[[ Records supplied open ]]

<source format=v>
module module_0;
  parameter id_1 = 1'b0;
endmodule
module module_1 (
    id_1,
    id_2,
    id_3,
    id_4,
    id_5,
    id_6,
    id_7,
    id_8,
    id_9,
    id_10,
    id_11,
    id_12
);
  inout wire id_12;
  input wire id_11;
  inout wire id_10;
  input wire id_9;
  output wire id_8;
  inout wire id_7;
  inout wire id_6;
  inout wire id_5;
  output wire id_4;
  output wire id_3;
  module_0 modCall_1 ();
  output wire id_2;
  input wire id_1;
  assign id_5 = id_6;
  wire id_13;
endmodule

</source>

[[ Records supplied closed ]]
[[ Records supplied open ]]

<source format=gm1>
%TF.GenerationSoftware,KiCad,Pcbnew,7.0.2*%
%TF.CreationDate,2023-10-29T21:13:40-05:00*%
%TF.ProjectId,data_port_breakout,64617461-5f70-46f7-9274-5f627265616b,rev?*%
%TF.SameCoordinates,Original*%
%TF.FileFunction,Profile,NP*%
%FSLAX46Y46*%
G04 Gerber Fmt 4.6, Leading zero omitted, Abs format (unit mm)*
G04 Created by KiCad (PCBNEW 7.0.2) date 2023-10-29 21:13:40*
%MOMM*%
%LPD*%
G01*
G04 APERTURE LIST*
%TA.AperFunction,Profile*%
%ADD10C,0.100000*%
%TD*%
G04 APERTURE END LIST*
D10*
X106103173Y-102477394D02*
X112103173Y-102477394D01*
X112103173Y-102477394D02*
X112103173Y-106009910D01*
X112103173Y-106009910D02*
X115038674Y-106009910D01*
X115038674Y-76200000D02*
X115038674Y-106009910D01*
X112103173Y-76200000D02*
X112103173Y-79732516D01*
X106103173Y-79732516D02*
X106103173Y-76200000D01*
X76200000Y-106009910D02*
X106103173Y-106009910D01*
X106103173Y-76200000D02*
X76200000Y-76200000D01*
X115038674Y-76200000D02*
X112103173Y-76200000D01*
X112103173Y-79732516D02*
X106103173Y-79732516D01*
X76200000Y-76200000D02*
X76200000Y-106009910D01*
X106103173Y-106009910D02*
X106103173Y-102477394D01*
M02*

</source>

[[ Records supplied closed ]]

What you have to do: Say how many lines of the records include the word "KiCad", and give nothing but the number.

Solved exercise: 2